Por Márcia Rocha
Muitas vezes, uma reestruturação pode
fazer você sobrar
Sabe aquela história de mudar paradigmas,
de rever conceitos? Pois é, com a demissão é a
mesma coisa. Sim, porque hoje em dia é preciso
considerar também que demissão nem
sempre tem a ver com incompetência. "Muitas
vezes, é uma questão de reestruturação
e o corte não está necessariamente
relacionado com a performance do profissional",
diz Alcino Therezo Júnior, diretor de Desenvolvimento
Organizacional América Latina da EDS, multinacional
americana de TI. Uma fusão, o fechamento
de uma unidade e -- pronto!! - alguém pode
ficar sobrando.
Alcino comenta que existem basicamente duas maneiras de uma empresa crescer:
aumento do volume dos negócios, por causa do lançamento de novos
produtos e serviços, ou por fusões e aquisições.
No primeiro caso, em que o crescimento é orgânico, pode-se dizer
que as chances de alguém manter seu emprego - se não fizer nenhuma
bobagem, claro --são maiores. Afinal, estão sendo criadas novas
vagas.
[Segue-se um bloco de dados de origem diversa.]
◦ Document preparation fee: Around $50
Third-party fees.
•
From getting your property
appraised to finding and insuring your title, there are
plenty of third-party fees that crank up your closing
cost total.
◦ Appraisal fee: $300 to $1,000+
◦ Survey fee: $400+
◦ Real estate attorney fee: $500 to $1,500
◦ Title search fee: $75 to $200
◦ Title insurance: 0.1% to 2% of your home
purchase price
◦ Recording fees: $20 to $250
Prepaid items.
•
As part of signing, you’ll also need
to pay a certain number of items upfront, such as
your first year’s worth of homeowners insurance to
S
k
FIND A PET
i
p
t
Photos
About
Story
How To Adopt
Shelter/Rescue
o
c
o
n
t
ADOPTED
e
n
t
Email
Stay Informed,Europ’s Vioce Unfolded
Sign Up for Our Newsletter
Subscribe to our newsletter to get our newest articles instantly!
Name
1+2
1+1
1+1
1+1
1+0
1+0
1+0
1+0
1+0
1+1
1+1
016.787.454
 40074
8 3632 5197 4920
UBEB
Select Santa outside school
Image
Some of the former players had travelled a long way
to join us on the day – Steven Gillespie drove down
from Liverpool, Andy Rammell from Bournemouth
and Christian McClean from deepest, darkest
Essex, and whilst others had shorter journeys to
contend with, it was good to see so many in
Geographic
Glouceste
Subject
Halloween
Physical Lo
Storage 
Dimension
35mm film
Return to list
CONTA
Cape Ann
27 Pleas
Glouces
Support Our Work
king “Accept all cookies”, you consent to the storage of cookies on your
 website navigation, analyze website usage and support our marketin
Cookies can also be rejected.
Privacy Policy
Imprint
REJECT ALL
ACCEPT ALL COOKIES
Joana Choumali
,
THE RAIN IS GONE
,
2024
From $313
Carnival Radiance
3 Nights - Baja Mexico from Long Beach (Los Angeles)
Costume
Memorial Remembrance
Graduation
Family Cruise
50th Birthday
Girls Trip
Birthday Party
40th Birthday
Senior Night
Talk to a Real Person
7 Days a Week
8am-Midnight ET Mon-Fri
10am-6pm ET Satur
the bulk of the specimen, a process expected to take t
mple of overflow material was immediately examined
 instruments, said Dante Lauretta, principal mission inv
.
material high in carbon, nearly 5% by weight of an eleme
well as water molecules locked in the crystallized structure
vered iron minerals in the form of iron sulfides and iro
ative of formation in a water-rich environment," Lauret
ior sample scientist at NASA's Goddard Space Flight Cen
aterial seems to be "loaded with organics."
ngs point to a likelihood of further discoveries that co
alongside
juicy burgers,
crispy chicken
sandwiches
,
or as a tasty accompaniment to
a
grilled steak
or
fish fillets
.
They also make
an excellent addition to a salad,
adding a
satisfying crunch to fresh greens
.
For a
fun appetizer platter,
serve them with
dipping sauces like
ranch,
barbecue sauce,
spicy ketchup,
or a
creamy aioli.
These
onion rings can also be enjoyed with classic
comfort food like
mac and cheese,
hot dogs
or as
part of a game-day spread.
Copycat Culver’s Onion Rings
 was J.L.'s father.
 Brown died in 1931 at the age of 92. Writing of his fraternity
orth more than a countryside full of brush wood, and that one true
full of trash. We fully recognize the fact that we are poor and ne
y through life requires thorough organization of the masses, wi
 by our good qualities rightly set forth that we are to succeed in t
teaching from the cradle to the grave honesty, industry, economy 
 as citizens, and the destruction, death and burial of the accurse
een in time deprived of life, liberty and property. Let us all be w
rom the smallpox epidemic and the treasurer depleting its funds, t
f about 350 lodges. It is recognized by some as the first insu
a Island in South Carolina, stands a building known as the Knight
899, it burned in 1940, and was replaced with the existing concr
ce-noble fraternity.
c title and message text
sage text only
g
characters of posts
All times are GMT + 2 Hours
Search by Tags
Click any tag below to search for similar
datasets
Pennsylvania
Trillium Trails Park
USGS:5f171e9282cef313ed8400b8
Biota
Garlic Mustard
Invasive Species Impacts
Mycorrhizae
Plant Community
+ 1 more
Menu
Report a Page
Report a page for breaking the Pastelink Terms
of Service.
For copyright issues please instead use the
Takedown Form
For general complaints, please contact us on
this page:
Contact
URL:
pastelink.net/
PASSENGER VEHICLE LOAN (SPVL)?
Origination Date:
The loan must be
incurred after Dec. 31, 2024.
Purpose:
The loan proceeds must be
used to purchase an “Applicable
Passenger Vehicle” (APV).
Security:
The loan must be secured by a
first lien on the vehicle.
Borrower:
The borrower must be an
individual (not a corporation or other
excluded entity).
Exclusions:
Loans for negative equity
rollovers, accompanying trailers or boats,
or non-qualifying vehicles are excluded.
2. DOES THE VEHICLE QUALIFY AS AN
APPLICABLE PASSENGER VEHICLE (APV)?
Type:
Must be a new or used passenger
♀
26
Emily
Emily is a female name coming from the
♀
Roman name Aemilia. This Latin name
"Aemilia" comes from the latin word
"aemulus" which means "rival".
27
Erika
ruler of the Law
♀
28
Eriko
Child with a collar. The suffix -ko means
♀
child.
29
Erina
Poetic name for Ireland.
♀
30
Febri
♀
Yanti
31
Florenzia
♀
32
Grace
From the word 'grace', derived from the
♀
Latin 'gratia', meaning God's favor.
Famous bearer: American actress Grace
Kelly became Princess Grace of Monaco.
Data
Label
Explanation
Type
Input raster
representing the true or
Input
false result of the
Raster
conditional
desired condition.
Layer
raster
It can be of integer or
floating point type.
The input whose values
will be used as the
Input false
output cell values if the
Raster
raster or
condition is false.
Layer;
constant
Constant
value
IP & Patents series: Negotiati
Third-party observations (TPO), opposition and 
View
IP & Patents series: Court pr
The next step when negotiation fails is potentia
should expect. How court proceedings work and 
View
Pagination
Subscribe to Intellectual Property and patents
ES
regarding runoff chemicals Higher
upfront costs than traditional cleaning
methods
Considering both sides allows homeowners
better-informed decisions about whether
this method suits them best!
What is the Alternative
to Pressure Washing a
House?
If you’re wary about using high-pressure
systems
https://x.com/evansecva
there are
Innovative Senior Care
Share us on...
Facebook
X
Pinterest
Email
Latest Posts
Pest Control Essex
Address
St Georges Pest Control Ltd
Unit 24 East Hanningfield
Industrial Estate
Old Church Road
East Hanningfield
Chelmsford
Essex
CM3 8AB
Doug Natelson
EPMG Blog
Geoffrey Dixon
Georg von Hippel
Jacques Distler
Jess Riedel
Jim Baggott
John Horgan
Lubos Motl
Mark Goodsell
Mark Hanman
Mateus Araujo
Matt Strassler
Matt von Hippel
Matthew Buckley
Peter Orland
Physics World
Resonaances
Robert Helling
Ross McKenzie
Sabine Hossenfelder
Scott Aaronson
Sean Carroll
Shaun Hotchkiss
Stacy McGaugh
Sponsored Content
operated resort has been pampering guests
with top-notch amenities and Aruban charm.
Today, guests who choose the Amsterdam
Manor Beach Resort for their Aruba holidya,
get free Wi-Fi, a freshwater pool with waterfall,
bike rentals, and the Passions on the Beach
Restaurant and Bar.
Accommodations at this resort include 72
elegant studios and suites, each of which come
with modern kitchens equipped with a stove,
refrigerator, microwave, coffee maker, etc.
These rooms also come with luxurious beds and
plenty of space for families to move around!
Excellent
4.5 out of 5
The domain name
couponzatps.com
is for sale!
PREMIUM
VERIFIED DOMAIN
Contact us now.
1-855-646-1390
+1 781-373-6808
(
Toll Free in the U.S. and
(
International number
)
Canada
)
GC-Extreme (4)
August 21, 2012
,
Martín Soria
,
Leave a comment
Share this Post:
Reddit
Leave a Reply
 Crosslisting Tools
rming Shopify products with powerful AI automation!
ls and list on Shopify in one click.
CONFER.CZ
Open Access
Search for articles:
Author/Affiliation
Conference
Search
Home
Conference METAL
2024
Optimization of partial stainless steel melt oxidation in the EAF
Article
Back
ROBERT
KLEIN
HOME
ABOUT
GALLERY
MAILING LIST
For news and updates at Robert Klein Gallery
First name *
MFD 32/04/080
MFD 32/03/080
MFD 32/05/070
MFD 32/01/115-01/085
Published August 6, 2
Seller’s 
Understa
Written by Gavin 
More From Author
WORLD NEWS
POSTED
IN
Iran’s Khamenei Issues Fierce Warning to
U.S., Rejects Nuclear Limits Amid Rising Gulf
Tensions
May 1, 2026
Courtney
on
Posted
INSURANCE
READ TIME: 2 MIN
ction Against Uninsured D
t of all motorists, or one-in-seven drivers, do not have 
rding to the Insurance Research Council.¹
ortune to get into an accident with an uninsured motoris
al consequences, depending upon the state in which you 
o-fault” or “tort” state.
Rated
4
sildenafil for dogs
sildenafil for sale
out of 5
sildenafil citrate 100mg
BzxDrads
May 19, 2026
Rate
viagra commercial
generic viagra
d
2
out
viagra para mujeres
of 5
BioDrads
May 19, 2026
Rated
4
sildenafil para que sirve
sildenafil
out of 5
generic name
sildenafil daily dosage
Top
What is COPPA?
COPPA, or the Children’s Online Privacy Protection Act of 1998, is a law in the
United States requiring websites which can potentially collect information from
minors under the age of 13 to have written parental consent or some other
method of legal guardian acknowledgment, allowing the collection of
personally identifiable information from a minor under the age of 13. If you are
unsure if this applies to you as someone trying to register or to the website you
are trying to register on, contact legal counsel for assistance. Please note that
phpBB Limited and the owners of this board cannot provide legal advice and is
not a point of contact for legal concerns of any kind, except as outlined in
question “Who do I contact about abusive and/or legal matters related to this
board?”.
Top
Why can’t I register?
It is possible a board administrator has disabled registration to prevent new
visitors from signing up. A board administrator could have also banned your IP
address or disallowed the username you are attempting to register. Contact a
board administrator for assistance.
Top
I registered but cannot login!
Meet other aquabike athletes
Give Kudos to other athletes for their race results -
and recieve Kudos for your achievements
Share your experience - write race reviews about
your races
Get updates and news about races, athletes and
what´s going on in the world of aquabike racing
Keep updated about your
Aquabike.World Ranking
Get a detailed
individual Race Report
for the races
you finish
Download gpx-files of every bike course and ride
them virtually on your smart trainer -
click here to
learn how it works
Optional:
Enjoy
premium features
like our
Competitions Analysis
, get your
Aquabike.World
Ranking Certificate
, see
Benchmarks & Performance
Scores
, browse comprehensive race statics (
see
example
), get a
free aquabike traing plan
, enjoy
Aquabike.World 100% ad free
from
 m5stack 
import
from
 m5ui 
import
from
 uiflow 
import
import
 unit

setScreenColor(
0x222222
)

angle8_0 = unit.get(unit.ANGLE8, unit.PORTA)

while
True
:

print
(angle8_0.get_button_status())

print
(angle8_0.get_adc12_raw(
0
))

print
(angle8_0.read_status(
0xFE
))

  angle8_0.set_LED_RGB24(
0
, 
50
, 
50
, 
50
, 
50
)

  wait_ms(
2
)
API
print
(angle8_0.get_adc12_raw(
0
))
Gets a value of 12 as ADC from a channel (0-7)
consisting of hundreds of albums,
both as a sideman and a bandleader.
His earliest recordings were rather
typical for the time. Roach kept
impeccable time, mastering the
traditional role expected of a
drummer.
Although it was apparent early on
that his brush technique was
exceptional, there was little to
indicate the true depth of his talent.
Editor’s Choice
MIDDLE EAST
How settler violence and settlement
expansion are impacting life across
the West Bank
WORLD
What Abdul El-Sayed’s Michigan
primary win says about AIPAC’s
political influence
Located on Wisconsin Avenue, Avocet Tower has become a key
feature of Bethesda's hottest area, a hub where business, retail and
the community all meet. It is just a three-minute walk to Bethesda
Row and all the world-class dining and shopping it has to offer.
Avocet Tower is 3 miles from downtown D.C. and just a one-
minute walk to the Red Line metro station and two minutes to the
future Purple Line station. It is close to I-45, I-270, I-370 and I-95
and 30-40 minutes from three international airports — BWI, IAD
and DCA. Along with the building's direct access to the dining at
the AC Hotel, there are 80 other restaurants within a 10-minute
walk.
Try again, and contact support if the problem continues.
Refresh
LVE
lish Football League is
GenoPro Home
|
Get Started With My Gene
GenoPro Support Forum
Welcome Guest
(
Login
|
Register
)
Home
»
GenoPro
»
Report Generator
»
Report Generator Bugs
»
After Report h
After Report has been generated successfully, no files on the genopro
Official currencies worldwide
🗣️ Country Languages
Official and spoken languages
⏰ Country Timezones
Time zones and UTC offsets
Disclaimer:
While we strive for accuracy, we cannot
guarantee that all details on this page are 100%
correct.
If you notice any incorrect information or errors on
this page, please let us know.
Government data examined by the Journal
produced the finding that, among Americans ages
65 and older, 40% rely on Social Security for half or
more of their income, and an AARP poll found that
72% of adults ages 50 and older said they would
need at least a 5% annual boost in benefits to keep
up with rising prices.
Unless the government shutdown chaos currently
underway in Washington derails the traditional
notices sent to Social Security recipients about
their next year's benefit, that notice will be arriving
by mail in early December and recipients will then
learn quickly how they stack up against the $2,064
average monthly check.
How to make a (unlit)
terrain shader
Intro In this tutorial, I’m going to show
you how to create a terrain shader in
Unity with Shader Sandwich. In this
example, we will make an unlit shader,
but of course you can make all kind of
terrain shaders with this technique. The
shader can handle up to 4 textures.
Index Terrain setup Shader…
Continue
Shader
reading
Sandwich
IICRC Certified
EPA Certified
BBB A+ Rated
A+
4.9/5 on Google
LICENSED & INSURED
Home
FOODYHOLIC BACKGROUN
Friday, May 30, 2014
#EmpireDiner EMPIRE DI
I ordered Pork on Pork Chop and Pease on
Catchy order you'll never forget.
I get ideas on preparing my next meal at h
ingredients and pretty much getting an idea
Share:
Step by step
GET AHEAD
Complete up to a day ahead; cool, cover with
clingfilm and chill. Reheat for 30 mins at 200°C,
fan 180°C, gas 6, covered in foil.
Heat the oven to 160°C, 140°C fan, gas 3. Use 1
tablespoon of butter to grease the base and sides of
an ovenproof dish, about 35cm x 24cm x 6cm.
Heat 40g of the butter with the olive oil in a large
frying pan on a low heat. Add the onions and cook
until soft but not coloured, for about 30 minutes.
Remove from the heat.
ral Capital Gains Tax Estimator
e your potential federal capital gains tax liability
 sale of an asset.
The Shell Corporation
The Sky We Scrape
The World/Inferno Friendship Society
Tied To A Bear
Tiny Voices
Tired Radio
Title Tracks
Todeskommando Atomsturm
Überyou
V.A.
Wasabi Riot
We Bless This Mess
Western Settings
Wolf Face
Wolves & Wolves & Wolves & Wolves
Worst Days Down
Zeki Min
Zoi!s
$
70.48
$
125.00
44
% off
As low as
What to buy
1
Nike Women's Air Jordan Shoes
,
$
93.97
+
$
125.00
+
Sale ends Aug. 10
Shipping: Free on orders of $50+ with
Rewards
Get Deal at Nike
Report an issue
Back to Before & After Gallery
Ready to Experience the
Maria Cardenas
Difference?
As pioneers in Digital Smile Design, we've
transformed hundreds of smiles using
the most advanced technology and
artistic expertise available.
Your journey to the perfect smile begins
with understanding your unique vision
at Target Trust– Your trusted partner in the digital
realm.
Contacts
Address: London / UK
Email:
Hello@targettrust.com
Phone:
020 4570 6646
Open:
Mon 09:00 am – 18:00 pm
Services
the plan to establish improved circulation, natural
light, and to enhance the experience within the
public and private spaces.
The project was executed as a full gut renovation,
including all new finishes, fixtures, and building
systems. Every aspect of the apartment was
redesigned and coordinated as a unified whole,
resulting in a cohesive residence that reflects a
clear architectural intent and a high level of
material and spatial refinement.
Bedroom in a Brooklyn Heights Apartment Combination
Agora, em empresas que passaram por uma fusão, por exemplo, o risco
de alguém ficar fora do jogo é sempre maior. Em tese, qualquer
organização pode passar por isso, mas a situação é relativamente
comum em bancos, consultorias, empresas de tecnologia e da indústria farmacêutica."Quando
há espelhamento de cargos, a escolha de quem vai ficar costuma se basear
em quem conhece mais a cultura corporativa e transita melhor entre os outros
executivos", diz Cristina Almeida, diretora da Neo Consulting, consultoria
paulistana especializada em recrutamento de executivos e coaching. E ser eliminado
num processo desses não queima o filme de ninguém. "Um headhunter
sabe exatamente o que aconteceu com o candidato que está entrevistando",
diz Cristina.
Quanto à reação dos outros,
sempre tem o pessoal da turma da intriga e que sente
prazer em fazer comentários do tipo: "mas,
se você era tão bom, por que não
continuou na empresa?". Para eles, Cristina
aconselha dar uma resposta evasiva como: "eu
não era o profissional apropriado para aquele
momento". Só não entre no jogo
de ficar se justificando ou rebatendo o que foi dito,
porque isso não leva a lugar algum. Só serve
para deixá-lo irritado. "E depois, gente
assim geralmente não pode ajudá-lo
no processo de transição de carreira.
Então, não tem importância mesmo",
diz Cristina. É sempre bom lembrar que, nessashoras,
há muitas empresas que bancam programas de
recolocação para seus executivos. Por
isso, é muito conveniente negociar um programa
desses já na contratação. Não,
não se trata de fatalismo. É que, para
ser demitido, basta estar empregado.